* _TEXTO DE LECTURA_:
▬▬▬

La tragedia de la humanidad no es una mera cuestión social o política. No depende de las circunstancias que han producido determinados actos humanos. El mensaje de obras como la de Von Trier es que el problema está en nosotros. Su historia es evidentemente una parábola de lo que hacemos con los dones y regalos que hemos recibido. Incluso aquel que dice amar a Gracia y se ve a sí mismo como su protector, acaba abusando de ella. Sus gestos de generosidad no esconden más que un terrible egoísmo (…).

De eso trata este libro. Ya que cuando le preguntas a alguien si ha encontrado a Jesús, te puede contestar como Forrest Gump al teniente Taylor: “No sabía que tenía que buscarle”. El Evangelio es la respuesta, pero ¿cuál es la pregunta? Cristo es el Salvador, pero ¿en qué sentido estamos perdidos? Como todas las buenas historias –dice Alicia en el País de las maravillas–, tenemos que empezar por el principio…

 

¿Qué ha pasado con el pecado?

▬▬▬

* _INSTRUCCIONES_: Prosigue el texto sobre el pecado y el Evangelio a partir de su última frase.

* _EXTRACTO DE DATOS_:
▬▬▬

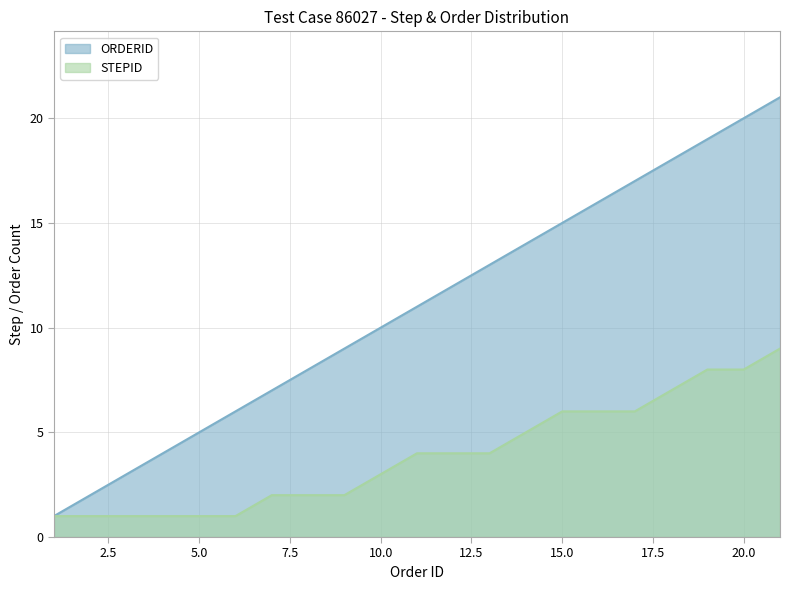

Which series has the widest spread of values?

ORDERID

▬▬▬

* _RESPUESTA_:
Si para el hombre el perdón es algo obvio, para Dios es el mayor de los problemas. La dificultad tiene que ver con la realidad que la Biblia llama pecado. El Nuevo Testamento usa cuatro palabras para explicarlo. La más común es hamartia, que significa literalmente errar el blanco, no cumplir el propósito que deberíamos alcanzar, como el arquero que no acierta con su objetivo. Ese fin en la Escritura se explica en una vida en relación con Dios, reconociendo el valor que Él tiene –su Gloria– y disfrutando de Él para siempre. En ese sentido, todos hemos fallado –dice Pablo en Romanos 3–. Hemos fracasado, incluso ante nuestra propia conciencia (1 Juan 3:20-21).

“El pecado” –como dice Emil Brunner– “es un desafío arrogante, el deseo de ser igual a Dios, la afirmación de independencia humana frente a Dios, la constitución de una razón, moralidad y cultura autónomas”. Es algo que se define a partir de Dios: “A Ti y sólo a Ti, he ofendido –dice David en el Salmo 51:4–; he hecho lo malo en tu propia cara”. No podemos confundir, por lo tanto, la culpa en el sentido bíblico con nuestros sentimientos patológicos. Se trata de algo objetivo, que no depende de la conciencia que tengamos de ello.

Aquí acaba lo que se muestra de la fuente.